For $\mathrm{iteration} = 1, \dots, \mathrm{MaxIterations}$:
$\quad$ (Optional) Randomly shuffle the data inside $\mathbf{X}$, $\mathbf{Y}$
$\quad$ Split the $n$ data points into batches of size $B$
$\quad$ For each batch $b = 1, \dots, B$:
$\quad$ $\quad$ Make the predictions $\hat{\mathbf{y}}_i \gets f(\mathbf{x}_i; \boldsymbol{\beta})$ for all the samples in batch $b$ in parallel
$\quad$ $\quad$ Calculate the loss for each sample in the batch in parallel
$\quad$ $\quad$ Get derivative vector $\boldsymbol{\nabla}_{[i]}$ for each sample in batch $b$ in parallel using back propagation
$\quad$ $\quad$ Average out these gradients to get $\boldsymbol{\nabla}_{b}$
$\quad$ $\quad$ Update the parameters $\boldsymbol{\beta} \gets \boldsymbol{\beta} - \eta \boldsymbol{\nabla}_{b}$

With GPUs, parallel work becomes easy.

Modern ML vs Old ML¶

Previously, spent a lot of time in pre-processing the input using expert domain knowledge.

Examples:

• In facial recognition, the distance between facial features (e.g. between eyes) and their ratios was deemed essential by computer vision experts, so they made specialised programs to calculate these numbers. See https://youtu.be/cunJJSxPMHA
• E.g. in my speaker recognition project, I translated voices into their spectral densities, and truncated the spectrums based on knowledge of human speech compression (e.g. over phone lines). https://pat-laub.github.io/2017/12/14/voice-classification.html

Nowadays, a tendency to throw the raw data into a very deep network and let it figure out the best pre-processing steps. Called end-to-end learning.

Previously, worried about overfitting¶

Now, using a proper train/validation/test split of the data and regularisation it isn't such a problem.

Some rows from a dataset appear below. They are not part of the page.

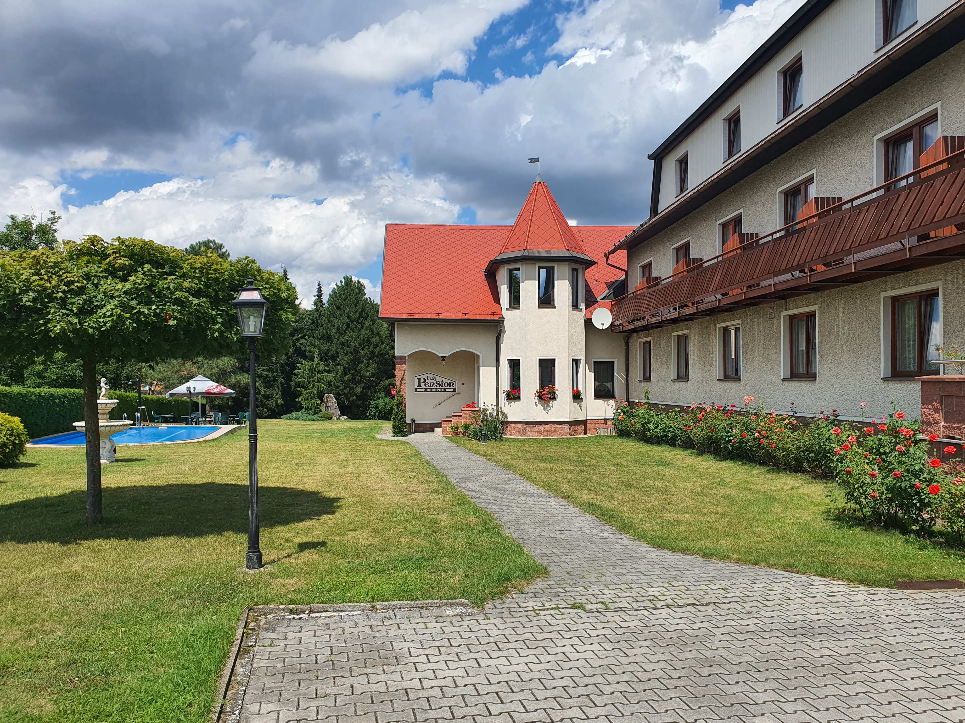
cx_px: 482
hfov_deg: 67.3
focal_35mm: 26
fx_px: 725
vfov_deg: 53.1
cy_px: 362
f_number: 2.4
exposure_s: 1/2104
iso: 50
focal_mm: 4.3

Regularisation is the idea that we should penalise complexity of the model. A super simple way is lasso regularisation, which adds a term to our loss function:

$$\Rightarrow L(\boldsymbol{\beta}; \lambda) = - \sum_{i=1}^n \sum_{k=1}^K y^{[i]}_k \log\bigl( f(\mathbf{x}^{[i]}; \boldsymbol{\beta})_k \bigr) + \lambda \sum_{p=1}^P | \beta_p | .$$

What does this do? As $\lambda \nearrow \infty$, many $\beta_p$ parameters become 0, so the neural network becomes simpler (it has less connections).